Problem details: Reproduce each line of the entries that carries "Glassii".

Data supplied:

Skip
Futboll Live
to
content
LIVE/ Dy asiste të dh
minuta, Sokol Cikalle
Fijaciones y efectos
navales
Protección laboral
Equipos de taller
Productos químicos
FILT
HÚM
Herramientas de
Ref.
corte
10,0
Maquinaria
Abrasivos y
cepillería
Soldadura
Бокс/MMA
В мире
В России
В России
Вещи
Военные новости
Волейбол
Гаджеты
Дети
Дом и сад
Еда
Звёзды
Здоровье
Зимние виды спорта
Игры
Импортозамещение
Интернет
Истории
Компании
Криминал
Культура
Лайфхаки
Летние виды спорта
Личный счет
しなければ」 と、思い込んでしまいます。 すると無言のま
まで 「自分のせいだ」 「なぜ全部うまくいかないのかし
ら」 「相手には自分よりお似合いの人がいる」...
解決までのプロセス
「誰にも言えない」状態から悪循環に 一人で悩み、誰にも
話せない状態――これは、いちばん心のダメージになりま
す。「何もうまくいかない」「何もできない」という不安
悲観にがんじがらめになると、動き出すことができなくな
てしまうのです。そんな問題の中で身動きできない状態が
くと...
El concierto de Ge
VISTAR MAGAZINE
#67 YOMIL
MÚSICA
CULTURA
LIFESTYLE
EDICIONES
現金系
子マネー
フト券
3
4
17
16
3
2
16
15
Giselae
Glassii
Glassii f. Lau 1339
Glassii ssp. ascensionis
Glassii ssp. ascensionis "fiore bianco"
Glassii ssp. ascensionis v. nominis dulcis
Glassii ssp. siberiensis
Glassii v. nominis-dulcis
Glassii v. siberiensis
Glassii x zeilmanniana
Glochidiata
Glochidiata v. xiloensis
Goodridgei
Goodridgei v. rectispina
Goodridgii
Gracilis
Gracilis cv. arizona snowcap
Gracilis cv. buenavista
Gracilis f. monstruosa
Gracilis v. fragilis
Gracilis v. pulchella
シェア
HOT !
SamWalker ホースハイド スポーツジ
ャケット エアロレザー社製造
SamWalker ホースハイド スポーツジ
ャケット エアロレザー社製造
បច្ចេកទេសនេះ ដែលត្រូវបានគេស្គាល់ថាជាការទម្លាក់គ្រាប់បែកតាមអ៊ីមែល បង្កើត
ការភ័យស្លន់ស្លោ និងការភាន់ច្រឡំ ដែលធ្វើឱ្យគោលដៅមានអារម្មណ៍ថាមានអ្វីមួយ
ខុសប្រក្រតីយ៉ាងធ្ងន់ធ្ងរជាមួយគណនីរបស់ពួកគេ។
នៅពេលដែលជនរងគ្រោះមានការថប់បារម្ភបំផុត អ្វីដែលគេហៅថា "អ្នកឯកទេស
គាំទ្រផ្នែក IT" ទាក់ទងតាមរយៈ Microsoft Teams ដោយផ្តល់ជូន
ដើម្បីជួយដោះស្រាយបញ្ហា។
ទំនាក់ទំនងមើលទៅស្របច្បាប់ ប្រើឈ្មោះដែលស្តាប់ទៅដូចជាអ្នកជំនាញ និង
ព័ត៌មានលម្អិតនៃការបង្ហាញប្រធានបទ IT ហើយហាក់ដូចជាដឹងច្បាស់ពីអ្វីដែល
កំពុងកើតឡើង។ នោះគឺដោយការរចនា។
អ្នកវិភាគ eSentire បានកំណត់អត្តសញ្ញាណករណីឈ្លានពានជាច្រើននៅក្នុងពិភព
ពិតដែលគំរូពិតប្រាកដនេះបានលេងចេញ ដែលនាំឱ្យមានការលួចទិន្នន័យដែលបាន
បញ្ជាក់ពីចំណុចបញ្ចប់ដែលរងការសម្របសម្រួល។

Solved exercise:
Glassii
Glassii f. Lau 1339
Glassii ssp. ascensionis
Glassii ssp. ascensionis "fiore bianco"
Glassii ssp. ascensionis v. nominis dulcis
Glassii ssp. siberiensis
Glassii v. nominis-dulcis
Glassii v. siberiensis
Glassii x zeilmanniana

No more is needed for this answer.